Jika sedikit dibedah lebih detail, capaian TKDN agregat dari tahun
ke tahun sebetulnya selalu didominasi oleh TKDN komoditas jasa. Dalam enam
tahun terakhir, capaian persentase TKDN jasa rata-rata dua kali capaian TKDN
barang, dengan capaian TKDN barang hanya
berkisar 30%. Fenomena ini
menunjukkan bahwa, pertama, industri penunjang migas kita masih didominasi
oleh kemampuan “merakit” (assembly)
ketimbang produksi barang, padahal
“ruh teknologi” itu ada di barang – yang dalam
sistem IPTEK Keindustrian disebut technoware.
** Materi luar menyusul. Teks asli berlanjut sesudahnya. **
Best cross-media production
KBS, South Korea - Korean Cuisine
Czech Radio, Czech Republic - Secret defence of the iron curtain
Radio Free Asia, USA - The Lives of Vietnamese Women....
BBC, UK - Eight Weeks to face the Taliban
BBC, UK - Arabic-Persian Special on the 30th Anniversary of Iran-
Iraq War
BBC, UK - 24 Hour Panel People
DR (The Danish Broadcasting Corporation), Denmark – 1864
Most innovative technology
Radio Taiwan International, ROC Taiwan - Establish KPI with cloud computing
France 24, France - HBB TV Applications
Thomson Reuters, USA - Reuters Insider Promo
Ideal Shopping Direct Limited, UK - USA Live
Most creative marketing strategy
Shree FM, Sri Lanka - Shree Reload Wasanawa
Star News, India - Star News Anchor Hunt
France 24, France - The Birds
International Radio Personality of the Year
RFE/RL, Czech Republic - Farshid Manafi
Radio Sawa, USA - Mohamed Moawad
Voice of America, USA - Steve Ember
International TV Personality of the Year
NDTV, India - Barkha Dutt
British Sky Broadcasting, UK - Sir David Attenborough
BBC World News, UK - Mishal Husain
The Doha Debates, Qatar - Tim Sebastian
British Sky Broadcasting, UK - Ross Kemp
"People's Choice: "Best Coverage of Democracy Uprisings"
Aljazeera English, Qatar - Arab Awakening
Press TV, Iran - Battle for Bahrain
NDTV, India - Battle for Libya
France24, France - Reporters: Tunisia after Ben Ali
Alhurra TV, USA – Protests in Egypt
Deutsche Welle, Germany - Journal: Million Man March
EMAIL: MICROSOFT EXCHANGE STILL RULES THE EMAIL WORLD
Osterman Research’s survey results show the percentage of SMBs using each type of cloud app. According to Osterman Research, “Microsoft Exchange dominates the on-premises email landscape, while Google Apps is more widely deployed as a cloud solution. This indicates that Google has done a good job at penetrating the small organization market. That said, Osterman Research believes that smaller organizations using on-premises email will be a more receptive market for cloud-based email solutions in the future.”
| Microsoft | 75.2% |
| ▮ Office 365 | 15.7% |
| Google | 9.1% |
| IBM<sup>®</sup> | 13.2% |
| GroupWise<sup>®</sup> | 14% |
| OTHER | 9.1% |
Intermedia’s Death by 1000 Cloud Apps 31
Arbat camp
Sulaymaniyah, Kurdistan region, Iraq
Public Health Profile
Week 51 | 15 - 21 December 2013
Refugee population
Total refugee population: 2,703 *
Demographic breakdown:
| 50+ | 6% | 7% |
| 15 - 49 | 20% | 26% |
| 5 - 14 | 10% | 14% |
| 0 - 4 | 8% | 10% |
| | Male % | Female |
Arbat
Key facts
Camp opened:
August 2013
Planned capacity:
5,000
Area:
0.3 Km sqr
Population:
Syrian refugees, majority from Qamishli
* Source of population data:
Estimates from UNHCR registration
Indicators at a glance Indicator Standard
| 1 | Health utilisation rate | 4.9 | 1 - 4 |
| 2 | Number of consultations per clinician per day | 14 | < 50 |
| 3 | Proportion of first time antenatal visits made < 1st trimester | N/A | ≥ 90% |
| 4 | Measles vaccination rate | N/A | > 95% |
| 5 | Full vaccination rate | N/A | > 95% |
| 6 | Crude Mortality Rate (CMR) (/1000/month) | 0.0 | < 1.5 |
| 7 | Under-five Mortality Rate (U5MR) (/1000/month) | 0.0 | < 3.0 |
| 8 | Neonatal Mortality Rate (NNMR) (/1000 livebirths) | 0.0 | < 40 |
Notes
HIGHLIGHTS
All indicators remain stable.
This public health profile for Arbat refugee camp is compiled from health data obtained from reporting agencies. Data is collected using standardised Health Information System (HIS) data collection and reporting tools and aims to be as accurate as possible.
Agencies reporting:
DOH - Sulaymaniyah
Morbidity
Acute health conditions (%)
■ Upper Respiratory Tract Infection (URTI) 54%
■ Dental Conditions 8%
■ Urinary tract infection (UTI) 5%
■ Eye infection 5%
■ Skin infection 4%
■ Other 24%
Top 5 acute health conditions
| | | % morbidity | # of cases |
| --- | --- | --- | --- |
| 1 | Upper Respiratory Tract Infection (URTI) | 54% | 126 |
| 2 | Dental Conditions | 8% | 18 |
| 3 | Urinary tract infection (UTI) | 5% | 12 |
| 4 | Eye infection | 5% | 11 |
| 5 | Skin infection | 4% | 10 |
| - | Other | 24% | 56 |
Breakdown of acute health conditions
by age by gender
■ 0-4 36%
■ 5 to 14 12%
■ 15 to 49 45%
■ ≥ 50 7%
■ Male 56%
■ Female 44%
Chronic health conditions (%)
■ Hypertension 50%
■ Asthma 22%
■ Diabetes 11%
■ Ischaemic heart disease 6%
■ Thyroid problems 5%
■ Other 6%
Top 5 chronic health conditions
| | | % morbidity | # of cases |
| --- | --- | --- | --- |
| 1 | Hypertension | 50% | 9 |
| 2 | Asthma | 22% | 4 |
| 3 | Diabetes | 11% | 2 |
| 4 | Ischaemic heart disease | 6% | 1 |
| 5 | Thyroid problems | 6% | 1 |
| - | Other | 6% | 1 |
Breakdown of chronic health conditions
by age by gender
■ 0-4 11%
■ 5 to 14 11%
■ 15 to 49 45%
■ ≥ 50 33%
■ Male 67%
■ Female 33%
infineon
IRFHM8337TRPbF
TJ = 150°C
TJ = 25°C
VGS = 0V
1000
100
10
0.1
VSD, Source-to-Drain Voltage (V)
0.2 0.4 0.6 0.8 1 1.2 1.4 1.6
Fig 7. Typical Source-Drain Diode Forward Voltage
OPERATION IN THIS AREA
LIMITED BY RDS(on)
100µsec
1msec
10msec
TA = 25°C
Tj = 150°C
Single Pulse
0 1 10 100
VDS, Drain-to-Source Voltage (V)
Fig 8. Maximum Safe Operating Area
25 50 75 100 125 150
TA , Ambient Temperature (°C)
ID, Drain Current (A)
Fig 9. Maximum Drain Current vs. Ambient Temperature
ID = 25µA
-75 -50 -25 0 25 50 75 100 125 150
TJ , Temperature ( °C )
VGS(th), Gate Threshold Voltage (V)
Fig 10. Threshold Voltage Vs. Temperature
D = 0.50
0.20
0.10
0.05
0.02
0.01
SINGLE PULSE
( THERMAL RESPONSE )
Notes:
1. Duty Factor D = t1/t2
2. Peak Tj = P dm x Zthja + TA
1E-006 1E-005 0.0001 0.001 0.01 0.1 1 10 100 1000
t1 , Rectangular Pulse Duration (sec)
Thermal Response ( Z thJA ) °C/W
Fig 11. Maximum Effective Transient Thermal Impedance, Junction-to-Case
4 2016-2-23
Kedua, industri produsen barang
penunjang migas masih banyak yang bergerak
di proses produksi hilir. Ketiga,
industri barang penunjang migas serupa dengan apa yang teramati di industri
domestik pada umumnya, yaitu berkembang
ke samping ketimbang ke arah hulu. Ambil contoh
misalnya pipa OCTG (casing dan tubing) jenis seamless (tanpa kampuh), industri dalam negeri hingga saat ini
hanya memiliki kemampuan perlakuan panas (heat
treatment) dan penguliran (threading)
saja, seamless green pipe-nya masih
diimpor dari berbagai negara. Jika pipa jenis ERW, spiral welded, dan DSAW industri dalam negeri kita sudah cukup lama
mampu memproduksi dengan standar dunia oil
& gas. Saya dengar di Cilegon sedang dibangun pabrik pipa yang nantinya
mampu membuat seamless pipe. Saya
berharap dapat berkunjung dalam waktu dekat untuk melihat alur proses produksinya, apakah
prosesnya mulai dari billet, atau billet-nya disuplai oleh pabrikan lain
semacam Krakatau Steel.
Bagaimana Kebijakan
Protektif Industri Dalam Negeri dalam PSC
Gross Split?
Meskipun dalam skema PSC
Cost Recovery proses pengadaan barang/jasa di kegiatan hulu migas diatur
dan diawasi dengan ketat, namun in return
pada dasarnya kontraktor migas tidak mendapatkan semacam reward apapun dalam bentuk
finansial, paling hanya memperoleh piagam penghargaan bagi yang mencapai TKDN tinggi. Berbeda dengan PSC Gross Split, dalam Permen ESDM No. 08/2017 dan revisinya Permen
ESDM No. 52/2017, kontraktor migas migas berhak mendapatkan insentif langsung
dalam bentuk tambahan persentase split terhadap realisasi TKDN yang dicapainya dari
proses pengadaan barang/jasa. Tambahan split tersebut disesuaikan dengan
tingkat capaian persentase TKDN sebagaimana pada diagram di bawah ini.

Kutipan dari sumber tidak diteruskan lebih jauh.